Common oral care measures include keeping the patient's mouth moist and clean; avoiding damage to the oral mucosa by using a soft-bristled toothbrush; avoiding the use of tobacco, alcohol, and irritating foods such as spicy and acidic foods; and using mild mouthwashes such as saline or sodium bicarbonate solutions to help maintain oral hygiene and improve patient comfort. Compound chlorhexidine (Hibitane) is also often used as an oral disinfectant; it has a minimal impact on the oral microbiome and can be used to prevent oral infections.
In addition, several domestic scholars have observed that the use of moist burn ointment (MEBO) in the treatment of 30 cases of radiation-induced oral mucositis effectively promotes oral mucosal repair and shortens the treatment time. MEBO is a traditional Chinese medicine single-ointment preparation containing Coptis, Scutellaria, and Phellodendron, which have the effects of clearing heat and dampness, purging fire and detoxifying; and Poppy shell and Earthworm, which have the effects of promoting blood circulation, relieving pain, promoting muscle growth, and astringing. It can effectively prevent and treat the blockage of meridians and stagnation of qi and blood in the wound, thereby promoting wound healing. Modern medical research confirms that the active ingredients in MEBO can form a protective film on the wound surface, controlling and isolating bacterial invasion, providing a favorable environment for wound recovery.

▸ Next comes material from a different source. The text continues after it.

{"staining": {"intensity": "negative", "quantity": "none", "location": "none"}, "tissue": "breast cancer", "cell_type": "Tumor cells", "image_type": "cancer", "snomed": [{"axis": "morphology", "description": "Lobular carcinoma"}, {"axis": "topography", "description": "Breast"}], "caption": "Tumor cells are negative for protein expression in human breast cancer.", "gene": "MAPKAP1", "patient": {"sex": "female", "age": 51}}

To evaluate the efficacy and safety of MEBO in the treatment of tyrosine kinase inhibitor-associated oral mucositis, reduce the degree of mucosal damage during the window period of EGFR-TKI-associated oral mucositis, shorten the treatment and care time for oral mucositis, and allow for the continued clinical use of EGFR-TKI or its continued use after oral mucositis downgrade, Li Yanhong and her team conducted a grouped study based on pathological diagnosis. The study included patients with gene detection indicating EGFR-sensitive mutations, inoperable or advanced non-small cell lung cancer (NSCLC), recommended by a multidisciplinary physician consultation to use EGFR-TKI, who started or had been receiving EGFR-TKI treatment for more than one week, and had grade 2 or above toxic side effects of oral mucositis.

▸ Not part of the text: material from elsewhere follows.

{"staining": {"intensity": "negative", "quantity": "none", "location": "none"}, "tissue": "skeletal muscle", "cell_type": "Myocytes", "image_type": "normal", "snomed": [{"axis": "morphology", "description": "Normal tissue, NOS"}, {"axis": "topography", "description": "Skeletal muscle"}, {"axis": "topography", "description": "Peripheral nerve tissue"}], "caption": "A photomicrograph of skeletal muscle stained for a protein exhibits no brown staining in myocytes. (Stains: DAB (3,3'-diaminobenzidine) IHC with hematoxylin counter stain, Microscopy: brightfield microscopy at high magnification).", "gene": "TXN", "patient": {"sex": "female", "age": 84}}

The results showed that in the observation group (23 cases using MEBO) and the control group (22 cases using compound chlorhexidine gargle), a total of 45 cases were treated for 1-2 weeks. In the observation group, 16 cases were cured, 7 cases improved, with a cure rate of 69.5% and a total effective rate of 100%. In the control group, 9 cases were cured, 10 cases improved, 3 cases were ineffective, with a cure rate of 40.1% and a total effective rate of 86.3%. The conclusion was that MEBO is effective in relieving pain, repairing mucosal tissue, and promoting wound healing in the treatment of tyrosine kinase inhibitor-associated oral mucositis. However, due to the small sample size, further studies with larger sample sizes are needed for verification.